To regularise the position, VAT is now chargeable on all forms of storage lease provided the storage space is:

(a) in a building or unit, container or other structure that is fully enclosed and static; and

(b) is used for the storage of goods by a customer or tenant or a third party with the tenant's permission.

If goods are physically stored in a relevant structure the new rules will apply, regardless of any agreement between, or indeed the intention of, the parties.

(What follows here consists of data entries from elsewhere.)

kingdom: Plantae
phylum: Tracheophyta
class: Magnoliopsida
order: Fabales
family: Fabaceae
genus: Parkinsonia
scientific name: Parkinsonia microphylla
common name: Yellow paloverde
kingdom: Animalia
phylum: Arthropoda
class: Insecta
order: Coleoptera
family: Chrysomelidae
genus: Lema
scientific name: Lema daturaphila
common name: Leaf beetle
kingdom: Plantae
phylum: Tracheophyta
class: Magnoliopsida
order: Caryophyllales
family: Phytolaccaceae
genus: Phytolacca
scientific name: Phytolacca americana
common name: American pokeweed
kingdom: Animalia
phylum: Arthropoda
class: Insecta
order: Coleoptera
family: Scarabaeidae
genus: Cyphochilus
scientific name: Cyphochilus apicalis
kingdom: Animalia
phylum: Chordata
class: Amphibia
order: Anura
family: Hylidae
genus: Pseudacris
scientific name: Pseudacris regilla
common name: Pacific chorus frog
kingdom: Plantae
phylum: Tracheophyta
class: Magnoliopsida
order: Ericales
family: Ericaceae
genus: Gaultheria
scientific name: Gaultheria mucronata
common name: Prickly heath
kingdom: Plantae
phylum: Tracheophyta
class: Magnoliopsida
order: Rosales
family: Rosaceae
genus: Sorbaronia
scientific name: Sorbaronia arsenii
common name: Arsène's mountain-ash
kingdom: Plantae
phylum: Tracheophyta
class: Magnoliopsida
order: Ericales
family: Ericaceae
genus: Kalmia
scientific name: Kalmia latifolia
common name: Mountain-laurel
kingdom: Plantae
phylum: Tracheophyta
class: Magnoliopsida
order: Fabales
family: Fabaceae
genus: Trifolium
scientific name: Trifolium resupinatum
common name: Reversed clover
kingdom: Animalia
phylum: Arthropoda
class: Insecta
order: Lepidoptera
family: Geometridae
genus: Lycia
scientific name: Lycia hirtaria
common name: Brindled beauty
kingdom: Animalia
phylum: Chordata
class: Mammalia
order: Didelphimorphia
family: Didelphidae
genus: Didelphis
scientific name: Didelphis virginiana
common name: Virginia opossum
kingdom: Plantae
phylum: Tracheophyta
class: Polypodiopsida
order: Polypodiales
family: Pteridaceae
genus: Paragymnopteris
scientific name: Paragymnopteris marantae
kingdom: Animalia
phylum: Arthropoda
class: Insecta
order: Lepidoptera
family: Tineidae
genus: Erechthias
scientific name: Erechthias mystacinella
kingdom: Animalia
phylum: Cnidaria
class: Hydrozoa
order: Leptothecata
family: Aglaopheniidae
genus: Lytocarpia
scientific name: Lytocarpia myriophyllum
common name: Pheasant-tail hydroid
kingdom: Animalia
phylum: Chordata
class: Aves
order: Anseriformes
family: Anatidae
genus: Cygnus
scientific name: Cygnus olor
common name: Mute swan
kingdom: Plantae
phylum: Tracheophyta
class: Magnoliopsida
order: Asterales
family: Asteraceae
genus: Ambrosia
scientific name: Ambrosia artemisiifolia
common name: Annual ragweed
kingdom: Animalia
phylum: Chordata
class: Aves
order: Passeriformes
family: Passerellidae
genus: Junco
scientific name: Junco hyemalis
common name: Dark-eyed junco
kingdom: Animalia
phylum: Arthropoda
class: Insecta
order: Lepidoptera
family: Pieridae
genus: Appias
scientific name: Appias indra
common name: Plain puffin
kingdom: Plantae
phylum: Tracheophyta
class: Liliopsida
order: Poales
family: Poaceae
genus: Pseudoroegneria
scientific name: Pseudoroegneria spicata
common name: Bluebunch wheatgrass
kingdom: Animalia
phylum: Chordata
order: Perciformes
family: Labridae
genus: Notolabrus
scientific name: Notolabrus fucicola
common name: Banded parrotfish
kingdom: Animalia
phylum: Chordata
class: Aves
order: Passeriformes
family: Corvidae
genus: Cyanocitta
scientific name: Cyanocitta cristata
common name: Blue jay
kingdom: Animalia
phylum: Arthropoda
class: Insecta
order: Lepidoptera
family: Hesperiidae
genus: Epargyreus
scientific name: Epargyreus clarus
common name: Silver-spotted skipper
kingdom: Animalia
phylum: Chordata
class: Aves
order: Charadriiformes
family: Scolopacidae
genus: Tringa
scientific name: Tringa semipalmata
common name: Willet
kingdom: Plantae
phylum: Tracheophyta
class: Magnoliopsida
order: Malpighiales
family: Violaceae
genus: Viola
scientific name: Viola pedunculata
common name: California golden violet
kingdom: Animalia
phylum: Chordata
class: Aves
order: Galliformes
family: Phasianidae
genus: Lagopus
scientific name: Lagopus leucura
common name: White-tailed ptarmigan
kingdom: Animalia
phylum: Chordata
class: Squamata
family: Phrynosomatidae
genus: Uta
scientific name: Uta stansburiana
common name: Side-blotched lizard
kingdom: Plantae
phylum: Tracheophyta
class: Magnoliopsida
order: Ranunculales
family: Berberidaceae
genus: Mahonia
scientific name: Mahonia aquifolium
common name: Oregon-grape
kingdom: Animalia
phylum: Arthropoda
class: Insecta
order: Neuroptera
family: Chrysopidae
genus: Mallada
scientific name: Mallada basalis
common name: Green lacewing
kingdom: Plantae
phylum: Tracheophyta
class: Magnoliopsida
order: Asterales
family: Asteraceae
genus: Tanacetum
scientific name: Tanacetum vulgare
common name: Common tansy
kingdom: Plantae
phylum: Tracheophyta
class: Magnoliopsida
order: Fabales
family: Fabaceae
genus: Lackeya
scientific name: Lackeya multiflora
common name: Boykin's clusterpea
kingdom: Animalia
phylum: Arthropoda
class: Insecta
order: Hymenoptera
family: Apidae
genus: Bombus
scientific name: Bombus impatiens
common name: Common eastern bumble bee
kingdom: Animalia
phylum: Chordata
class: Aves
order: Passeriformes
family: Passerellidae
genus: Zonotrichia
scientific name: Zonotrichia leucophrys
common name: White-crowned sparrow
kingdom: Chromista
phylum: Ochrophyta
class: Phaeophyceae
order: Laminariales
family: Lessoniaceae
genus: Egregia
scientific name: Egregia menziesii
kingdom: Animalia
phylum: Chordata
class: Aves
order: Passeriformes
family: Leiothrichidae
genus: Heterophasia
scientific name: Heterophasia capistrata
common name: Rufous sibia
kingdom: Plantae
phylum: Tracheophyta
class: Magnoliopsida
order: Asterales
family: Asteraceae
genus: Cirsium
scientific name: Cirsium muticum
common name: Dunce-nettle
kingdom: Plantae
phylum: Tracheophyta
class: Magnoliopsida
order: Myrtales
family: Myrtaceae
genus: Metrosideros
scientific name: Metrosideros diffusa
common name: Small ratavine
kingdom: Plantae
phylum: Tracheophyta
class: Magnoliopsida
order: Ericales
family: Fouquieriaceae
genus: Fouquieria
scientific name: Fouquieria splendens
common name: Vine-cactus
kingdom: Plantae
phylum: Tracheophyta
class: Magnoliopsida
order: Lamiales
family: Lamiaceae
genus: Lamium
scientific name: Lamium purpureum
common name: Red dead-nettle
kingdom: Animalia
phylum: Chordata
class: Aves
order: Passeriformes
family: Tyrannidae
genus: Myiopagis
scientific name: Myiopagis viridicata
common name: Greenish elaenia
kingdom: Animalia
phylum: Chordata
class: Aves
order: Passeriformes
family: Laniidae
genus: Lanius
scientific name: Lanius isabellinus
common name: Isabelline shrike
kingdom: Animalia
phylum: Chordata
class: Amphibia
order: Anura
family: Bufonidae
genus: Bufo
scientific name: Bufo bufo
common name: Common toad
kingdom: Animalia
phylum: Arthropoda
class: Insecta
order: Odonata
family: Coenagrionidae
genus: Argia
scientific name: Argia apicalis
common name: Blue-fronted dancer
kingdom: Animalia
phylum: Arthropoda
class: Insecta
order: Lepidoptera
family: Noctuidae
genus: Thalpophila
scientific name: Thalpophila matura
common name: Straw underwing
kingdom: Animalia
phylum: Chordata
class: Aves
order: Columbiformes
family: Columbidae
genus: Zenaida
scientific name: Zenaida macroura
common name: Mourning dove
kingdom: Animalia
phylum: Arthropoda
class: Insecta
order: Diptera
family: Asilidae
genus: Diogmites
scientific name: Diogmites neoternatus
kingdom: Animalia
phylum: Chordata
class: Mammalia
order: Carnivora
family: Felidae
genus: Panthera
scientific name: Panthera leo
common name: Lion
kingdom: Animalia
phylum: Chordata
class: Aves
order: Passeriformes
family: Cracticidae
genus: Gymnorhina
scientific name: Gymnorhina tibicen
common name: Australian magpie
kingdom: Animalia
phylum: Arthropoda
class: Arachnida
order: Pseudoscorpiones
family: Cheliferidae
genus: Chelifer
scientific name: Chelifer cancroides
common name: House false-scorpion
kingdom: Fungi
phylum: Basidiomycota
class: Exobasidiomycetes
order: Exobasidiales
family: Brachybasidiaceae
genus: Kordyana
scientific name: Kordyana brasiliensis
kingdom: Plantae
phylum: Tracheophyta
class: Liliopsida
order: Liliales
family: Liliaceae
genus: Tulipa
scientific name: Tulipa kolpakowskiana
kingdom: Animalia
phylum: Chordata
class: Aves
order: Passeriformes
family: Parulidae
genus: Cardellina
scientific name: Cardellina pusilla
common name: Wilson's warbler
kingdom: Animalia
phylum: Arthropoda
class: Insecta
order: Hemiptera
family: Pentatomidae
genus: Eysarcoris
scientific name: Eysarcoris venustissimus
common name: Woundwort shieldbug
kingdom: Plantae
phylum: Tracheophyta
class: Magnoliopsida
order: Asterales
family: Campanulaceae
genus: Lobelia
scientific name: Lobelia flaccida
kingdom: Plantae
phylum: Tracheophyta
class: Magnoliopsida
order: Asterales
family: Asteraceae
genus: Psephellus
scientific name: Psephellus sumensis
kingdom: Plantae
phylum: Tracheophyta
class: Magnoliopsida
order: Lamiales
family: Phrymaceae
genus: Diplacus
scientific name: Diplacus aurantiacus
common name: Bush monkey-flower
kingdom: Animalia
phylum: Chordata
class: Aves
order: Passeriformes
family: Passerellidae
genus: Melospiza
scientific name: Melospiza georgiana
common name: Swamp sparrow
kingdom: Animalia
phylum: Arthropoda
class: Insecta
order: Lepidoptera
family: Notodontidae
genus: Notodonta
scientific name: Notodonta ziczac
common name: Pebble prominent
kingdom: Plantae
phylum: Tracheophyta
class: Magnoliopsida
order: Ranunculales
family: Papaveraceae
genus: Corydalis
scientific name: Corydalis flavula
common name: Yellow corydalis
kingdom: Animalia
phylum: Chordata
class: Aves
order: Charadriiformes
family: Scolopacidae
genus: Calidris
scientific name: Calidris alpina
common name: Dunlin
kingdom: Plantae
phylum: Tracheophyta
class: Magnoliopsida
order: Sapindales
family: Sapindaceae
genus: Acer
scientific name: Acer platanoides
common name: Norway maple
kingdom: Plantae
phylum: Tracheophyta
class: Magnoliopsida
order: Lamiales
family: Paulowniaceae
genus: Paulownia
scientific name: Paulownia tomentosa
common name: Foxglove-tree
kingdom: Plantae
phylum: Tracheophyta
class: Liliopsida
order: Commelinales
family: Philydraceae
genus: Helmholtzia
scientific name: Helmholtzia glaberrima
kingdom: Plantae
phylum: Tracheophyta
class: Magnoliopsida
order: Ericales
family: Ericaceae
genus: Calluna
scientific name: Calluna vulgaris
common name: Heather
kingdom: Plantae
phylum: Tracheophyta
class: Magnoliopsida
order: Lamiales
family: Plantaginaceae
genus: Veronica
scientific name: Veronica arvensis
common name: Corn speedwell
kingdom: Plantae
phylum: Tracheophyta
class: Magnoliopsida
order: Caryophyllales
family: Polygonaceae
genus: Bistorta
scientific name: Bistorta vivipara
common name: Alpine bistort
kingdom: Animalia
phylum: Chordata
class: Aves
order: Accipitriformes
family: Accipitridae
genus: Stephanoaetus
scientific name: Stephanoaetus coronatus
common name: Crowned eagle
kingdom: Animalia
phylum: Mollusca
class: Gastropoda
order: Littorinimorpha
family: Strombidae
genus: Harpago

Similarly if, by the nature of the premises or the commercial documentation, the use of the property is storage then the supply will be standard rated even whilst the property is empty.

Implications for those advising landlords

? Landlords letting property for the purpose of storage will have to account to HMRC for VAT regardless of whether they have opted to tax the property.

? Some landlords will have to register for VAT where previously they were below the threshold.

? Landlords will be responsible for accounting to HMRC for VAT since the rules changed on 1 October 2012. It may be possible to charge this to the tenant retrospectively depending on the terms of the lease agreement.

? It is the landlord's responsibility to establish the use to which the property is being put and regular monitoring of such use is therefore advisable.